| Exercise data |
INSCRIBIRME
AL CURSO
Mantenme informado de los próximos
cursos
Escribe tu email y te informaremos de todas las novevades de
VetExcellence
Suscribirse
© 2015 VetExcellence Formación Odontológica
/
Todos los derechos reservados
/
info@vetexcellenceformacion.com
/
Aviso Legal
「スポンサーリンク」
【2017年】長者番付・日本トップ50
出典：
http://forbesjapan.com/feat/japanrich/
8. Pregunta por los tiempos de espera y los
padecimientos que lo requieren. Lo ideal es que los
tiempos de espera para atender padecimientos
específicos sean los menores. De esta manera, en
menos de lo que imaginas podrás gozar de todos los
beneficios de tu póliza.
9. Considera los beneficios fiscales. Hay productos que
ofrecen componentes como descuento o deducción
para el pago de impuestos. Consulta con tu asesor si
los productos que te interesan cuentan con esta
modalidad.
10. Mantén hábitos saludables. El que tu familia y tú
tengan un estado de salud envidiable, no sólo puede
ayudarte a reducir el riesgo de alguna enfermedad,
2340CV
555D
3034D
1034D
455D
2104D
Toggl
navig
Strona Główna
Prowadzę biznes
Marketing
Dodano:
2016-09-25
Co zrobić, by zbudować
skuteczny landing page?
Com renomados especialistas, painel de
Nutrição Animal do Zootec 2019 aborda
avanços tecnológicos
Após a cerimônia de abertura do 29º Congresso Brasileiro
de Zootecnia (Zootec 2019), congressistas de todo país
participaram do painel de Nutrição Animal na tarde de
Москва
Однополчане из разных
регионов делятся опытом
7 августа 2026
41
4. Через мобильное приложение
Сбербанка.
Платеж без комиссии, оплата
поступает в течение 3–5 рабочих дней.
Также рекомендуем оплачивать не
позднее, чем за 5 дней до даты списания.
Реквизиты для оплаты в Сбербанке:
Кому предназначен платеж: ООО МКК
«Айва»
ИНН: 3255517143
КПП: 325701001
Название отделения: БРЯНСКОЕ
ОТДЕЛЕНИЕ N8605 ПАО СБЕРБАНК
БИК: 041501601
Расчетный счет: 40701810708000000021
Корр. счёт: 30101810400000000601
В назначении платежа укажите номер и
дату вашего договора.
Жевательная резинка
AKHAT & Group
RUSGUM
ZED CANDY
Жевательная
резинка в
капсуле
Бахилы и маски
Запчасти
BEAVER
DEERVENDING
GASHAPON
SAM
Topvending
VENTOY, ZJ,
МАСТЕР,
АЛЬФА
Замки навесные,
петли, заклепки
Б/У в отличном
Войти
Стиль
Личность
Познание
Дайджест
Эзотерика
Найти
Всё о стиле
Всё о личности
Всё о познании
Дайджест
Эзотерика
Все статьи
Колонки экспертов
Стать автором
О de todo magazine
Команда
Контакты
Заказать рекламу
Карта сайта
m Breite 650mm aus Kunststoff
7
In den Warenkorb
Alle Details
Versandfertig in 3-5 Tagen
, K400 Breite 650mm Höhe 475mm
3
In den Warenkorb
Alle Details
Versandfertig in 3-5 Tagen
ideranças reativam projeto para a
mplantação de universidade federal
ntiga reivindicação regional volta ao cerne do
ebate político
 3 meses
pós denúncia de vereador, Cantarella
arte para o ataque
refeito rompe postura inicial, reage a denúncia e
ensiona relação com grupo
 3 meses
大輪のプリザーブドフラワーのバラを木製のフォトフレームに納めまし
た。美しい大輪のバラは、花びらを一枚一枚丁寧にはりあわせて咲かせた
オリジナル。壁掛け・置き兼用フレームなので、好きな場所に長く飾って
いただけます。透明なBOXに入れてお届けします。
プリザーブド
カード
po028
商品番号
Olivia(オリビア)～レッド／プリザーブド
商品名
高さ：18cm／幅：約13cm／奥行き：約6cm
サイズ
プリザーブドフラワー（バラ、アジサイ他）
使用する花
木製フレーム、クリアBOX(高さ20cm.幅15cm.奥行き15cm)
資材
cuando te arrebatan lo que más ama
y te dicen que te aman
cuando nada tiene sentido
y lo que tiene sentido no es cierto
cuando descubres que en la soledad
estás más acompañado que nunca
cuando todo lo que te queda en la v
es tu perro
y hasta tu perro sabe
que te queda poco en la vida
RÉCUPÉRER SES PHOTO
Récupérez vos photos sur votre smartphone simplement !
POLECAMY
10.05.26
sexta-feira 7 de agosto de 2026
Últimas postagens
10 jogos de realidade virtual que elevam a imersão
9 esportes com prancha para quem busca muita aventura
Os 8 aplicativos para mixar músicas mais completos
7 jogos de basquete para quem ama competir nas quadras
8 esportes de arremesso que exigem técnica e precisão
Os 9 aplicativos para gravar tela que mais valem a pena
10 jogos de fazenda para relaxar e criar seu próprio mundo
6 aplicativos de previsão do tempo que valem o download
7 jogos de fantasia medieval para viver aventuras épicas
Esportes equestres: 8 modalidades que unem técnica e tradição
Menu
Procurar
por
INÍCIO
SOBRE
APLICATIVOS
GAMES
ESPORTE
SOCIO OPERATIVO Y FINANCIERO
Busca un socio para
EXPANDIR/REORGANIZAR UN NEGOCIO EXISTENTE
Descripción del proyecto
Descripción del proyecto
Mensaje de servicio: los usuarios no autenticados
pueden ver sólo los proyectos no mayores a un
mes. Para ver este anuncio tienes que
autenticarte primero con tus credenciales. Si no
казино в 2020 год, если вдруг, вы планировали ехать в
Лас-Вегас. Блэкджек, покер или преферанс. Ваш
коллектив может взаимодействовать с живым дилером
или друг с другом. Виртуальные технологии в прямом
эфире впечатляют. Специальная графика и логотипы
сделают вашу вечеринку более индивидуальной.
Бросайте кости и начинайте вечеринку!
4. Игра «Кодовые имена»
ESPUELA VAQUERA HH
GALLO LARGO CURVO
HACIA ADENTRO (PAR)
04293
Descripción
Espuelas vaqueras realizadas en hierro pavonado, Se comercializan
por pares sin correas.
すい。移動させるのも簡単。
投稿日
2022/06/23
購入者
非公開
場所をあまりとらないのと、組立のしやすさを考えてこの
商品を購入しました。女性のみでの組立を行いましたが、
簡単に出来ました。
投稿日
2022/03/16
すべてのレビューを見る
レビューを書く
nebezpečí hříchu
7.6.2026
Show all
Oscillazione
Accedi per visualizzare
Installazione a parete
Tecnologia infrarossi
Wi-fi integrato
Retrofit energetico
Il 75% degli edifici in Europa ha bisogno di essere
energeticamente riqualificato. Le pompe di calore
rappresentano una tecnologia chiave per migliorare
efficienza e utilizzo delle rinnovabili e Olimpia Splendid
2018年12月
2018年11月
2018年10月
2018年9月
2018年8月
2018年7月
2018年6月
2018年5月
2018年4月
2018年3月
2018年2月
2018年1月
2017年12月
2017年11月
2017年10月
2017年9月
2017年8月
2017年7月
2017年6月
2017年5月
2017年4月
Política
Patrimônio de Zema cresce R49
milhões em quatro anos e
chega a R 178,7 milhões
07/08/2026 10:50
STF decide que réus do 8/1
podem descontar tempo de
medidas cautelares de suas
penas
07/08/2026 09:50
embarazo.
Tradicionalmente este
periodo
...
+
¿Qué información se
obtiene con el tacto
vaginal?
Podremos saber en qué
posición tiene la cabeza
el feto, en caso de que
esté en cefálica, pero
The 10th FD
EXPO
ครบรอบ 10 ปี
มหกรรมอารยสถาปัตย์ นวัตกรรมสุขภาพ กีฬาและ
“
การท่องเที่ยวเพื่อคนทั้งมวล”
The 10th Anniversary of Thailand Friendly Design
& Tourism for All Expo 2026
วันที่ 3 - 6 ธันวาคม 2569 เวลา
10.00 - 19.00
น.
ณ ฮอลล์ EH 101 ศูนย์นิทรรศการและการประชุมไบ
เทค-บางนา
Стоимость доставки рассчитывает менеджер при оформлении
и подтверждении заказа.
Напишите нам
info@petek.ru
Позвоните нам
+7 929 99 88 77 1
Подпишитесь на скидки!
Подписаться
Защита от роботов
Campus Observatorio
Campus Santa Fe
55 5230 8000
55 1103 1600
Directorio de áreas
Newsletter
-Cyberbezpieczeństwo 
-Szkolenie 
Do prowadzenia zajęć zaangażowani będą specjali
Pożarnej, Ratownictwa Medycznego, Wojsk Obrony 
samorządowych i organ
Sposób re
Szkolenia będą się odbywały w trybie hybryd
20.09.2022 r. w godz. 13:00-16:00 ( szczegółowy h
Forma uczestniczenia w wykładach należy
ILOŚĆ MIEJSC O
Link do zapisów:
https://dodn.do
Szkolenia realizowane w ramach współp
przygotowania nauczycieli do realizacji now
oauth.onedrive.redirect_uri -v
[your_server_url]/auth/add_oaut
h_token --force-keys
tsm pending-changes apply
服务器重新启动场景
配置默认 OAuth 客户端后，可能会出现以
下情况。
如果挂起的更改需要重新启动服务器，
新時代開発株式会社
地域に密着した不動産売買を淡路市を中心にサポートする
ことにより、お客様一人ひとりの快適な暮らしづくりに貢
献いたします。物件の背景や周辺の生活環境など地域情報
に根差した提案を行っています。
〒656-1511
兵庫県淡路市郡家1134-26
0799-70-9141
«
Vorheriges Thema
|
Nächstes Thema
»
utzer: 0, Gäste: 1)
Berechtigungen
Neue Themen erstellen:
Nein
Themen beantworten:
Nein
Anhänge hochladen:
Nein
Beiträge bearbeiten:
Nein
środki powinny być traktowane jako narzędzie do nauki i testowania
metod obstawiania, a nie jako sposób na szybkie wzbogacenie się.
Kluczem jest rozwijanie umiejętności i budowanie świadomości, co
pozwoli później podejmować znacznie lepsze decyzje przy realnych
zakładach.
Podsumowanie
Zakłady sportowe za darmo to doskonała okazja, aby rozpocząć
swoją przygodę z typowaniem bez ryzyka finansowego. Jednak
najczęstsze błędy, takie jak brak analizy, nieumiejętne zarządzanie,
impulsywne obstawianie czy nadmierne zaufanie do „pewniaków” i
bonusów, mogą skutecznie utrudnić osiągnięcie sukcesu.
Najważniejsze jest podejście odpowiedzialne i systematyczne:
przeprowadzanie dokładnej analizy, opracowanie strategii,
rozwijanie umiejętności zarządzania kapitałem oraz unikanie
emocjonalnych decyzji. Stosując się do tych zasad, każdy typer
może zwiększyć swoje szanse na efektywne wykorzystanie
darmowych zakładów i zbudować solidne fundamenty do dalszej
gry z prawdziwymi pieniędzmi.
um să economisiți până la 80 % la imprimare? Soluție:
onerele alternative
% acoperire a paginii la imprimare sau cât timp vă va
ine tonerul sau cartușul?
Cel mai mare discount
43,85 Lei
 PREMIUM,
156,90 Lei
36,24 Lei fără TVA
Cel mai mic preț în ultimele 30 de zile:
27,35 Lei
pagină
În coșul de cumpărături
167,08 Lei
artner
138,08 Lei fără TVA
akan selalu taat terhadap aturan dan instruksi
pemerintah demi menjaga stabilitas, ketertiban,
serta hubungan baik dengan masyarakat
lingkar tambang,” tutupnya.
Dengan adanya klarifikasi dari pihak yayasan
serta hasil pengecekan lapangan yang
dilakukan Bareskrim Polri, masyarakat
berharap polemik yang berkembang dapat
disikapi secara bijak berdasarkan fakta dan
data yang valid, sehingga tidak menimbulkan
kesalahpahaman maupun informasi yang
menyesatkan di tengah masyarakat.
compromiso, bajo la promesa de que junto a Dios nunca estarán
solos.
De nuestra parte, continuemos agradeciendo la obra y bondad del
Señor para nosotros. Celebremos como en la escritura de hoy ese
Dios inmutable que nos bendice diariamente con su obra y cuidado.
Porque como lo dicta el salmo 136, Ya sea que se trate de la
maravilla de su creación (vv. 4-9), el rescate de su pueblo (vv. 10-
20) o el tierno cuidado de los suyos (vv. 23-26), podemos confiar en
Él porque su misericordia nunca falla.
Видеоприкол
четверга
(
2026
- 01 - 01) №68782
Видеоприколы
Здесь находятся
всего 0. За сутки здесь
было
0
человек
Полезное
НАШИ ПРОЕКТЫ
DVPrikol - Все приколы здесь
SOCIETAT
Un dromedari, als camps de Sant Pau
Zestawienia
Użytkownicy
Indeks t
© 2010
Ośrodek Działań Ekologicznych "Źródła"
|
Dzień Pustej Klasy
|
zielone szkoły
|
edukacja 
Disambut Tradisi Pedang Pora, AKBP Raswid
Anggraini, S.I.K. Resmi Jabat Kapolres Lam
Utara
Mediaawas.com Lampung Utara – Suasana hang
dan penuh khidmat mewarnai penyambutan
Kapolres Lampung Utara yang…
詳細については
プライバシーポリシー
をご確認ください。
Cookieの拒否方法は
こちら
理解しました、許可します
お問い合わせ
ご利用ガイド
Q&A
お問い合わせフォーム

| Goal of the exercise |
Reproduce the items word for word, from their first line through the line that contains "В назначении платежа укажите номер и", including that line.

| Solved problem |
INSCRIBIRME
AL CURSO
Mantenme informado de los próximos
cursos
Escribe tu email y te informaremos de todas las novevades de
VetExcellence
Suscribirse
© 2015 VetExcellence Formación Odontológica
/
Todos los derechos reservados
/
info@vetexcellenceformacion.com
/
Aviso Legal
「スポンサーリンク」
【2017年】長者番付・日本トップ50
出典：
http://forbesjapan.com/feat/japanrich/
8. Pregunta por los tiempos de espera y los
padecimientos que lo requieren. Lo ideal es que los
tiempos de espera para atender padecimientos
específicos sean los menores. De esta manera, en
menos de lo que imaginas podrás gozar de todos los
beneficios de tu póliza.
9. Considera los beneficios fiscales. Hay productos que
ofrecen componentes como descuento o deducción
para el pago de impuestos. Consulta con tu asesor si
los productos que te interesan cuentan con esta
modalidad.
10. Mantén hábitos saludables. El que tu familia y tú
tengan un estado de salud envidiable, no sólo puede
ayudarte a reducir el riesgo de alguna enfermedad,
2340CV
555D
3034D
1034D
455D
2104D
Toggl
navig
Strona Główna
Prowadzę biznes
Marketing
Dodano:
2016-09-25
Co zrobić, by zbudować
skuteczny landing page?
Com renomados especialistas, painel de
Nutrição Animal do Zootec 2019 aborda
avanços tecnológicos
Após a cerimônia de abertura do 29º Congresso Brasileiro
de Zootecnia (Zootec 2019), congressistas de todo país
participaram do painel de Nutrição Animal na tarde de
Москва
Однополчане из разных
регионов делятся опытом
7 августа 2026
41
4. Через мобильное приложение
Сбербанка.
Платеж без комиссии, оплата
поступает в течение 3–5 рабочих дней.
Также рекомендуем оплачивать не
позднее, чем за 5 дней до даты списания.
Реквизиты для оплаты в Сбербанке:
Кому предназначен платеж: ООО МКК
«Айва»
ИНН: 3255517143
КПП: 325701001
Название отделения: БРЯНСКОЕ
ОТДЕЛЕНИЕ N8605 ПАО СБЕРБАНК
БИК: 041501601
Расчетный счет: 40701810708000000021
Корр. счёт: 30101810400000000601
В назначении платежа укажите номер и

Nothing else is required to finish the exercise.